◆ **Задание A**: Перепишите из фрагмента о заговоре против короля отрывок от слов «Если б это не» до слов «выбирают нового короля.» включительно.
◆ **Задание B**: Выпишите из фрагмента о заговоре против короля все выражения, которые в нем заключены в кавычки.
◆ **Задание C**: Подхватите рассуждение из фрагмента о заговоре против короля и продолжите его, начав сразу после последнего предложения.

--- Фрагмент текста ---

Меж тем уже упоминавшийся заговор переходит в фазу действия; уже не десять, а четырнадцать придворных, готовых на все, нашедших сообщника в начальнике дворцовой стражи, после полуночи врываются в королевскую опочивальню. И здесь, в кульминационный момент - мина замедленного действия!
– оказывается, что настоящие-то доллары давным-давно истрачены, остались только под прославленным "вторым дном" одни фальшивки. Король отлично знал об этом. Выходит, не за что и копья ломать, но мосты сожжены: заговорщики вынуждены убить короля, связанного и бессильно глядящего со своего ложа, как убийцы перетряхивают извлеченную из-под ложа "сокровищницу". Вначале они собирались его убить, чтобы избежать погони, не допустить расплаты, теперь же убивают из ненависти, за то, что он соблазнил их фальшивыми сокровищами.
Если б это не было так мерзко, я сказал бы, что сцена убийства написана изумительно; по совершенству рисунка виден мастер. Чтобы отыграться на старике, донять его как можно болезненней, они, прежде чем удушить его шнурком, принимаются рычать на него языком концлагерных поваров и гестаповских шоферов, тем самым языком, который был проклят, обречен на вечное изгнание из королевства. И пока тело удушаемого еще бьется в конвульсиях на полу, убийцы, поостыв, _возвращаются_ к придворному языку лишь потому, что у них уже нет иного выхода: доллары фальшивые, не с чем и незачем убегать. Таудлиц спутал их по рукам и ногам и не выпустит никого из своего королевства. Им не остается ничего иного, как продолжать игру в соответствии с изречением: "Король умер. Да здравствует король!" - и тут же сразу над трупом они выбирают нового короля.

--- Данные ---

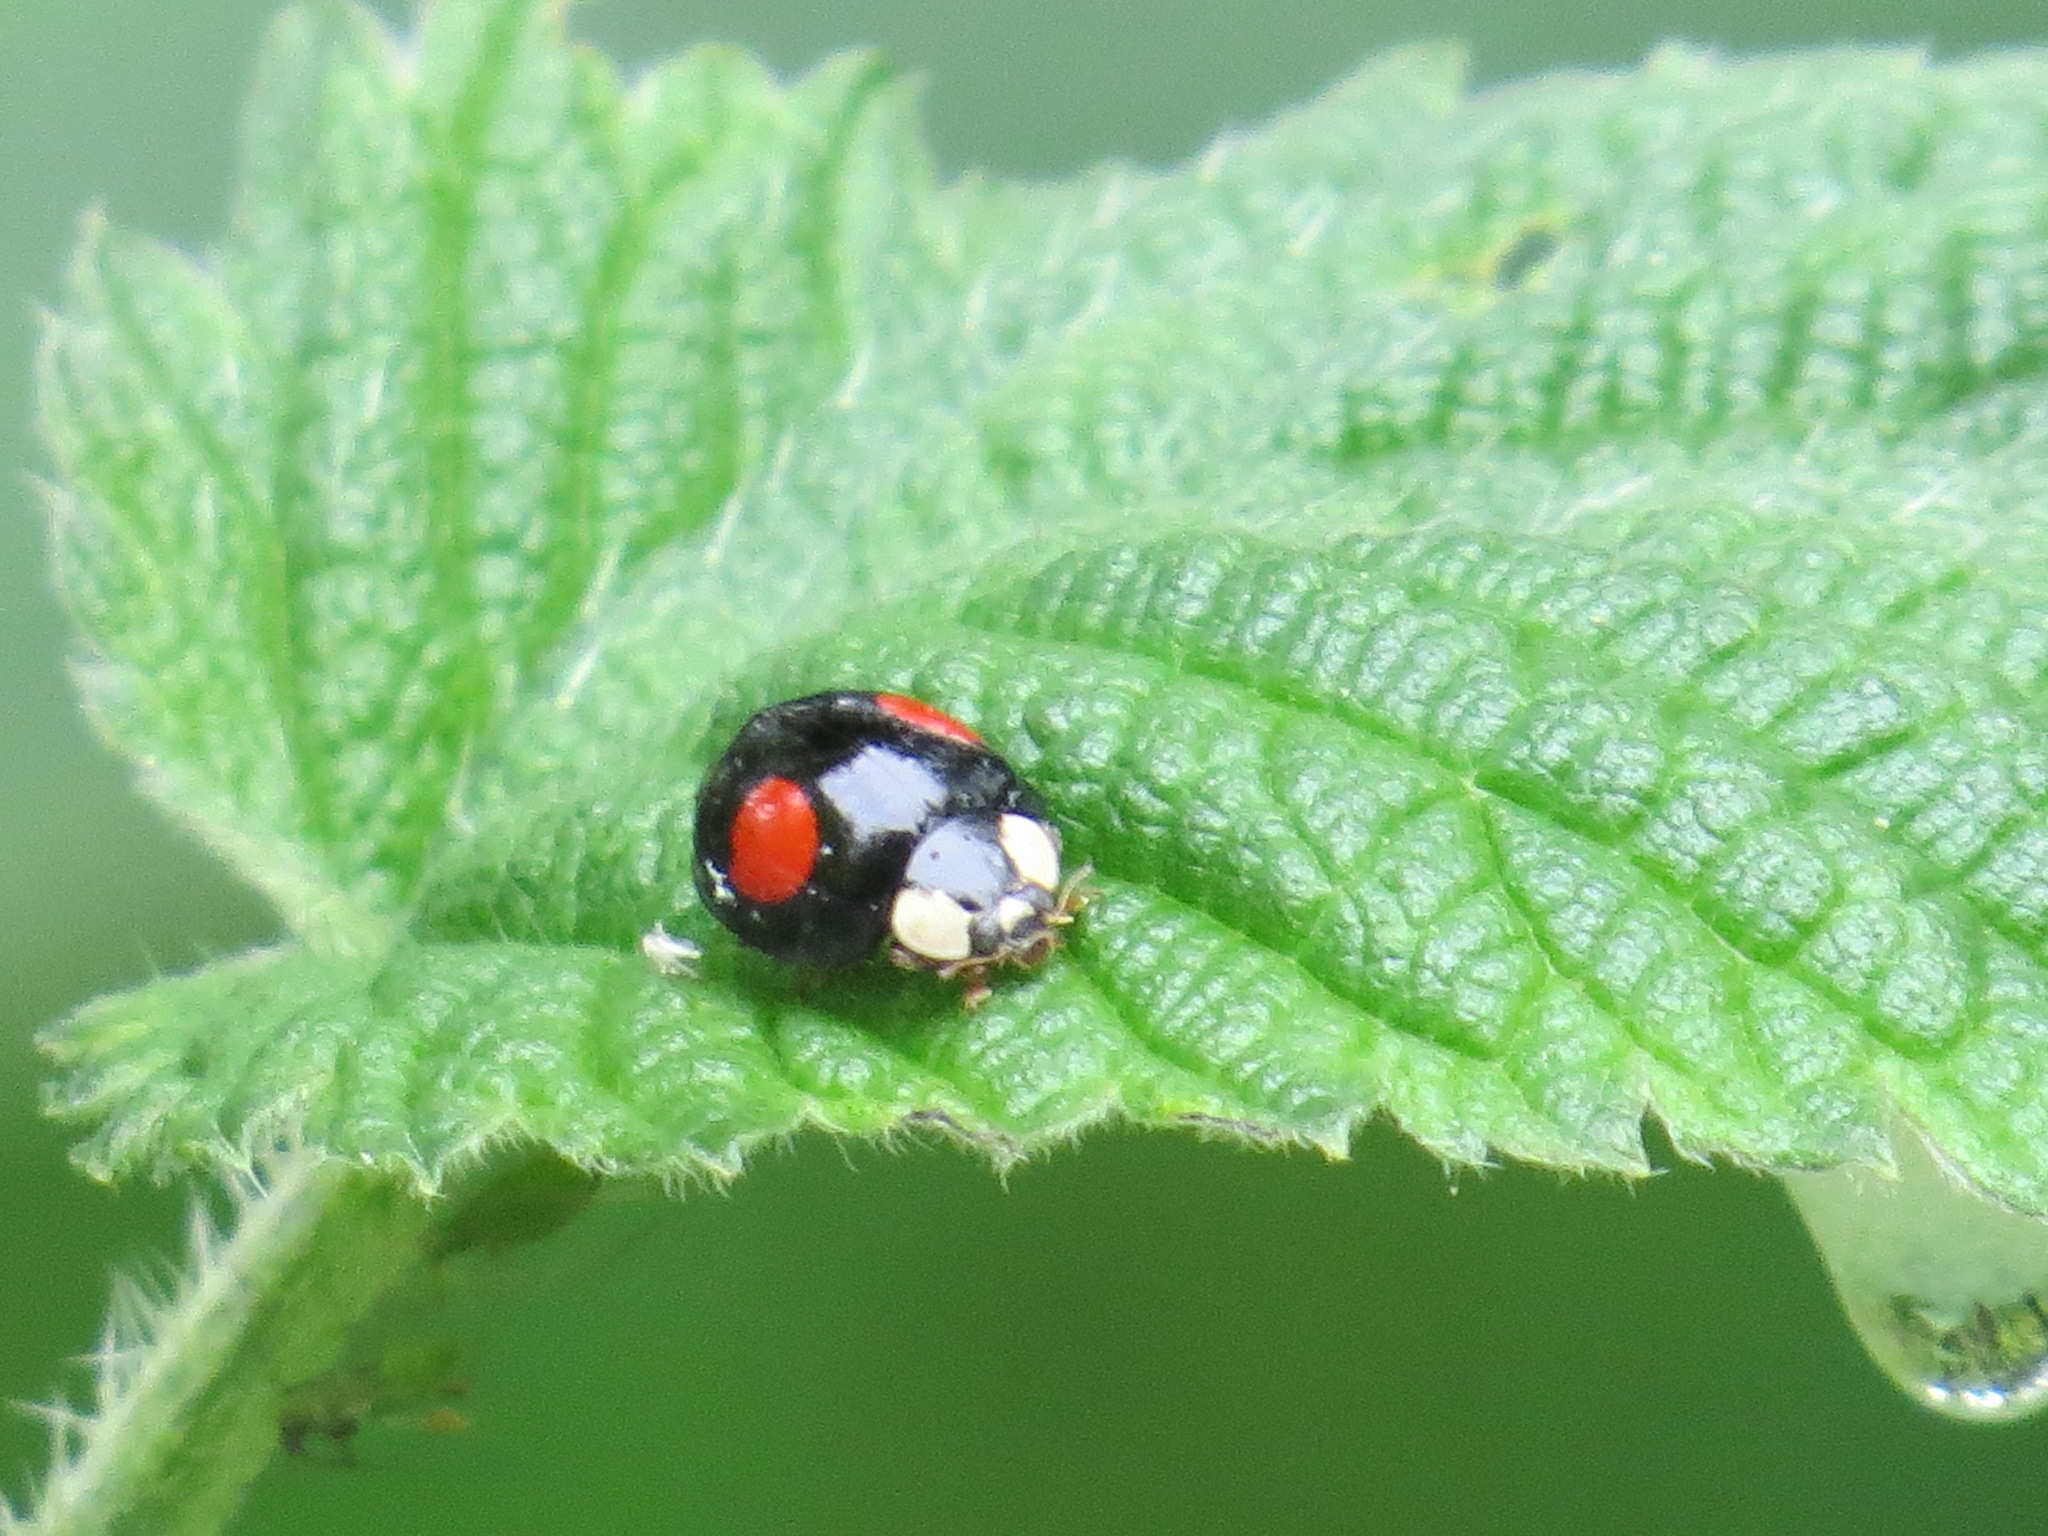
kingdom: Animalia
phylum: Arthropoda
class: Insecta
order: Coleoptera
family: Coccinellidae
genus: Harmonia
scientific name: Harmonia axyridis
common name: Harlequin ladybird
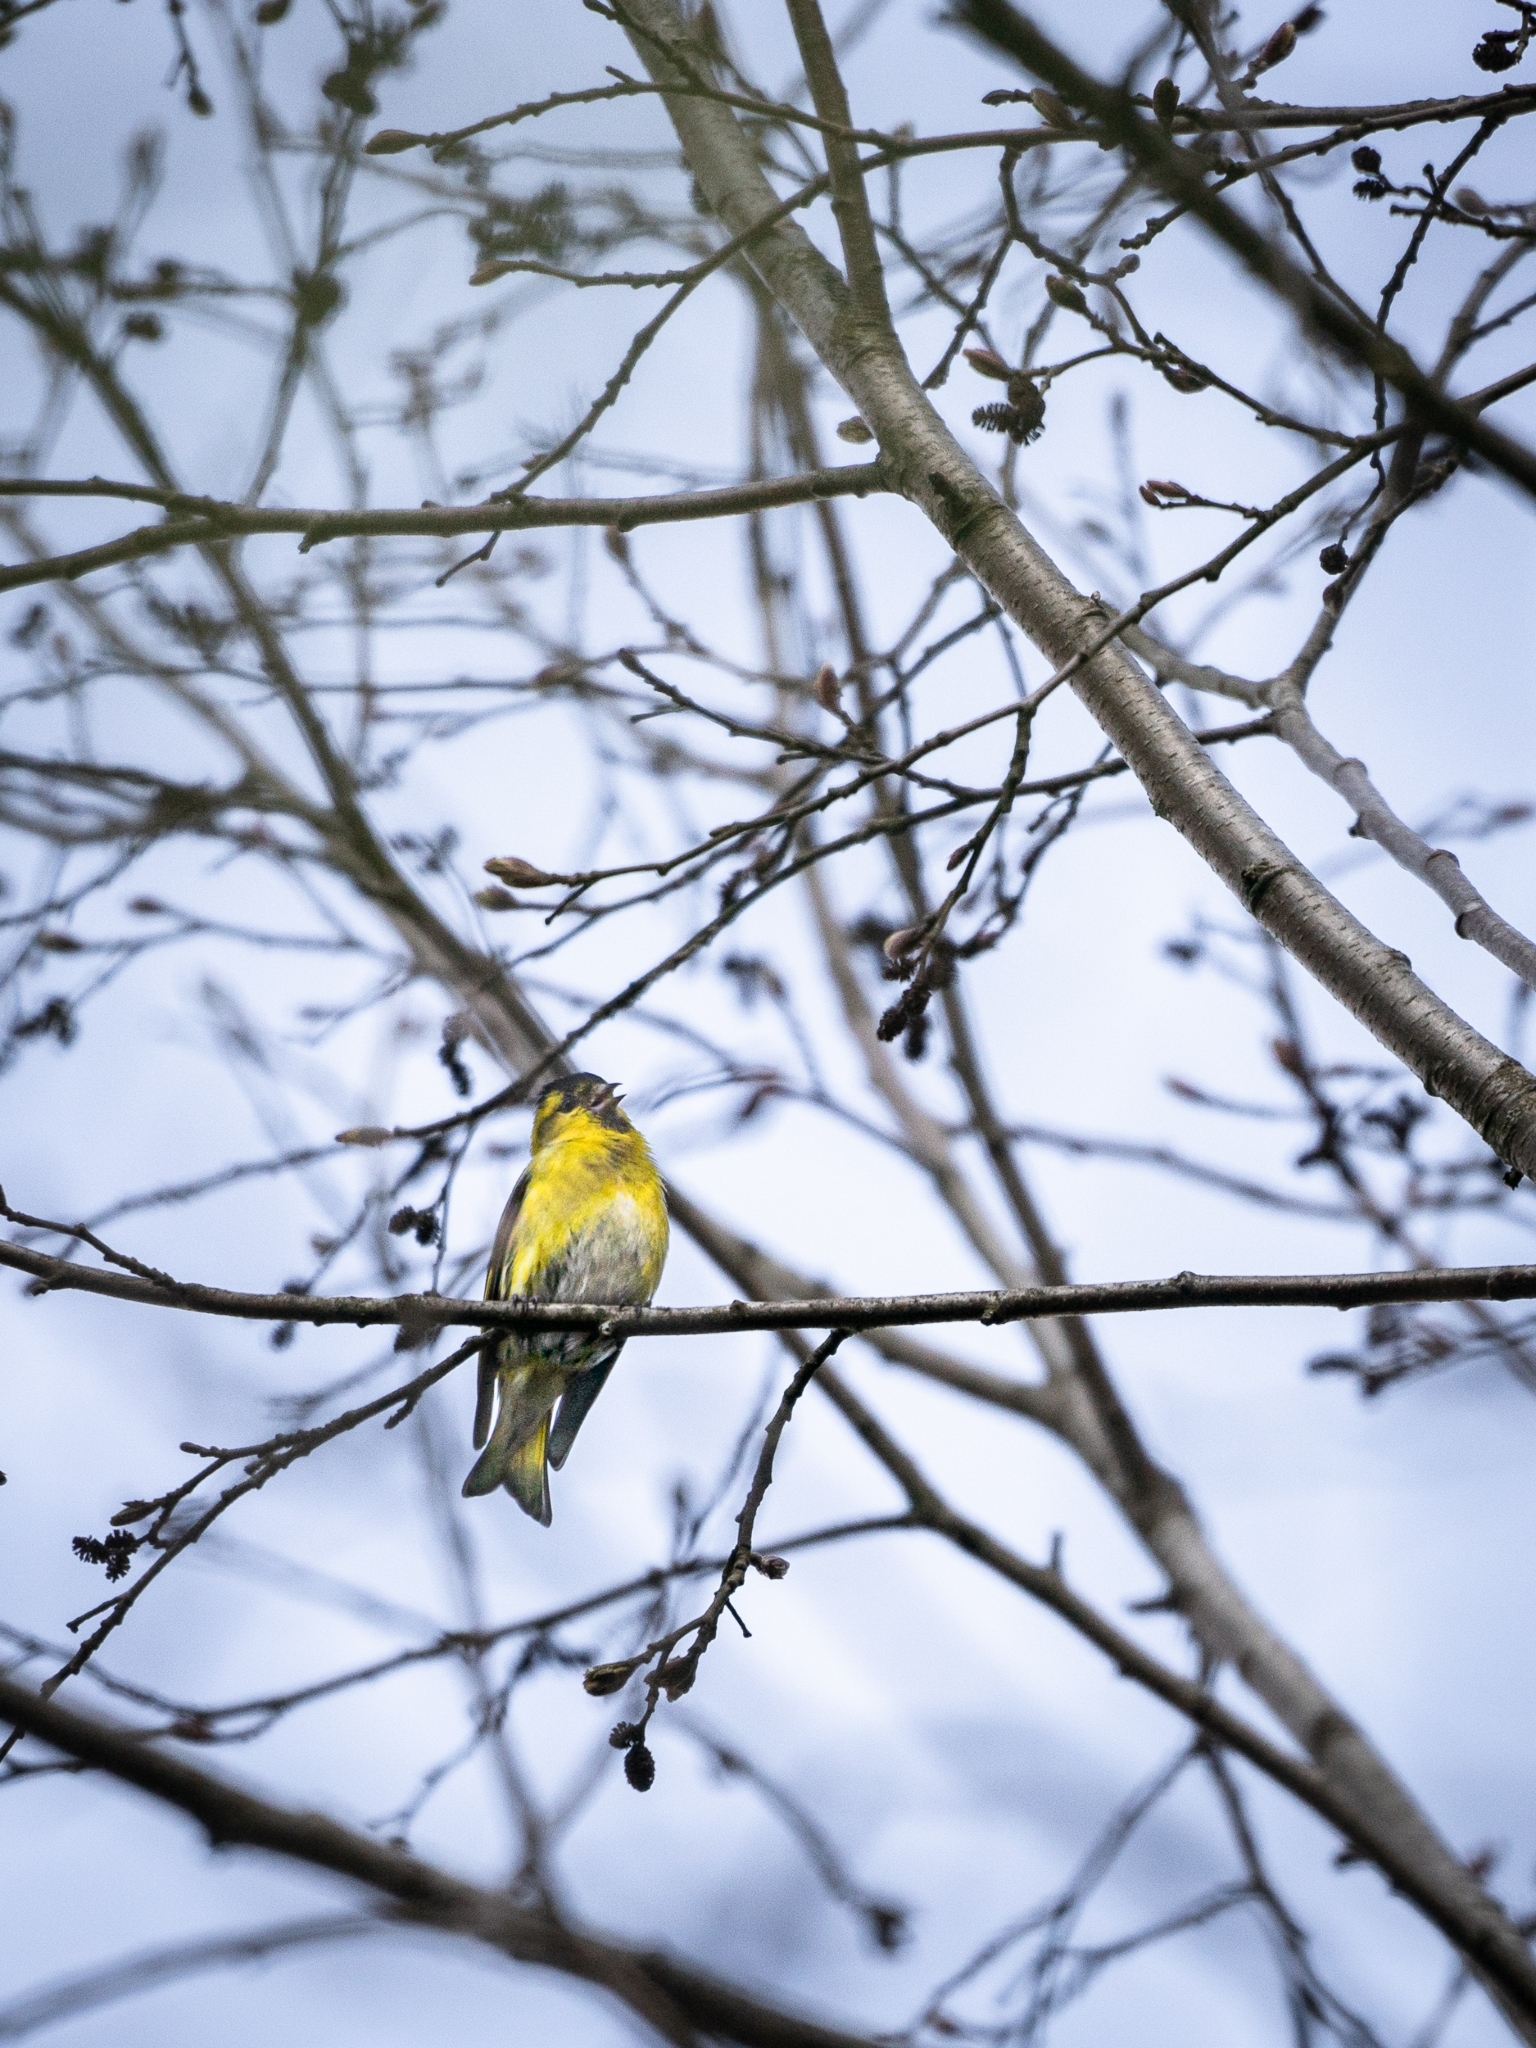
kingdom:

---

◆ **Ответ A**:
Если б это не было так мерзко, я сказал бы, что сцена убийства написана изумительно; по совершенству рисунка виден мастер. Чтобы отыграться на старике, донять его как можно болезненней, они, прежде чем удушить его шнурком, принимаются рычать на него языком концлагерных поваров и гестаповских шоферов, тем самым языком, который был проклят, обречен на вечное изгнание из королевства. И пока тело удушаемого еще бьется в конвульсиях на полу, убийцы, поостыв, _возвращаются_ к придворному языку лишь потому, что у них уже нет иного выхода: доллары фальшивые, не с чем и незачем убегать. Таудлиц спутал их по рукам и ногам и не выпустит никого из своего королевства. Им не остается ничего иного, как продолжать игру в соответствии с изречением: "Король умер. Да здравствует король!" - и тут же сразу над трупом они выбирают нового короля.

◆ **Ответ B**:
«вторым дном»
«сокровищницу»
«Король умер. Да здравствует король!»

◆ **Ответ C**:
Следующая глава (Бертран, укрытый у своей "герцогини") значительно слабее. Лишь последняя глава, описывающая, как разъезд копной аргентинской полиции добирается до дворцовых стен, - эта гигантская немая сцена, заключительная в романе, - представляет собою отличное его завершение. Разводной мост, полицейские в измятых мундирах с кольтами на ремнях, в широкополых шляпах, загнутых с одной стороны, а напротив них стражи в полупанцирях и кольчугах, с алебардами, в изумлении глядящие одни на других, словно два времени, два мира, противоестественно сошедшиеся в одном месте... по двум сторонам решетки, которая начинает медленно, тяжело, с адским скрежетом подниматься... Финал, достойный произведения! Но своего Гамлета - Бертрана - автор, увы, потерял, не использовав больших возможностей, заложенных в этой фигуре. Я не говорю, что его следовало умертвить - в этом Шекспир не может быть непререкаемым образцом, - но жаль утерянной возможности: неосознанного величия, которое спит в каждом нормальном, доброжелательном человеческом сердце. Очень жаль.